◆ **HOW TO COMPLETE THIS TASK**: Beneath this instruction is a block of data; output from it exactly the lines that run from the one containing "その他FIFAによる決定事項" through the one containing "また、試合や大会によっては複数個の予備球をあらかじ", inclusive.

━━━ LISTED ENTRIES

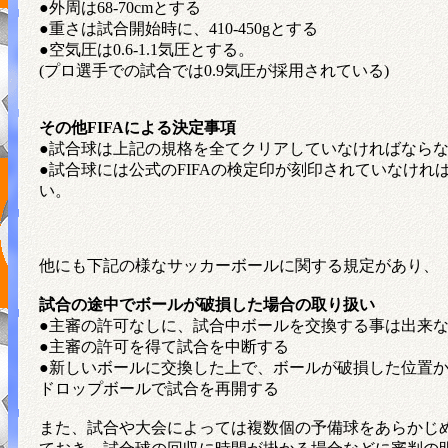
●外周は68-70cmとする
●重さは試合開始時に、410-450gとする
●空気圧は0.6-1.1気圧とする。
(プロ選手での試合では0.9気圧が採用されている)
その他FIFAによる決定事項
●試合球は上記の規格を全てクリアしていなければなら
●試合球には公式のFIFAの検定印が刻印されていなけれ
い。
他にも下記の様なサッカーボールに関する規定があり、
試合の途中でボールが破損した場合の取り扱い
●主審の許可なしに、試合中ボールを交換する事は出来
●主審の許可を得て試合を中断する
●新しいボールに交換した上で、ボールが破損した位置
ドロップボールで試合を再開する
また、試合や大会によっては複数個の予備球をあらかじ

━━━━━━
━━━ LISTED ENTRIES

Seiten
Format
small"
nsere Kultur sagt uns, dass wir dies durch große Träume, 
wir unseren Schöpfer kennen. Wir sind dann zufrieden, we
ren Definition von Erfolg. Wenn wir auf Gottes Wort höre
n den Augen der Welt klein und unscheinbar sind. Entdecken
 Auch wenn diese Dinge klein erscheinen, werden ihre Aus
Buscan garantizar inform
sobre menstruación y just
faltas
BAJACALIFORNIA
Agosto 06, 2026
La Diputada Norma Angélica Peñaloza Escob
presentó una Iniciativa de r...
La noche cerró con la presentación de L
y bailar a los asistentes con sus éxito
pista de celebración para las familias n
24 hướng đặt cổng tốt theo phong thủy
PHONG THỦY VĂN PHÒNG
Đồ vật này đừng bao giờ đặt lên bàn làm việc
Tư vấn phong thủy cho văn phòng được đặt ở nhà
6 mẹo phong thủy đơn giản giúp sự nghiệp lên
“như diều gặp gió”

━━━━━━

◆ **REPLY**:
その他FIFAによる決定事項
●試合球は上記の規格を全てクリアしていなければなら
●試合球には公式のFIFAの検定印が刻印されていなけれ
い。
他にも下記の様なサッカーボールに関する規定があり、
試合の途中でボールが破損した場合の取り扱い
●主審の許可なしに、試合中ボールを交換する事は出来
●主審の許可を得て試合を中断する
●新しいボールに交換した上で、ボールが破損した位置
ドロップボールで試合を再開する
また、試合や大会によっては複数個の予備球をあらかじ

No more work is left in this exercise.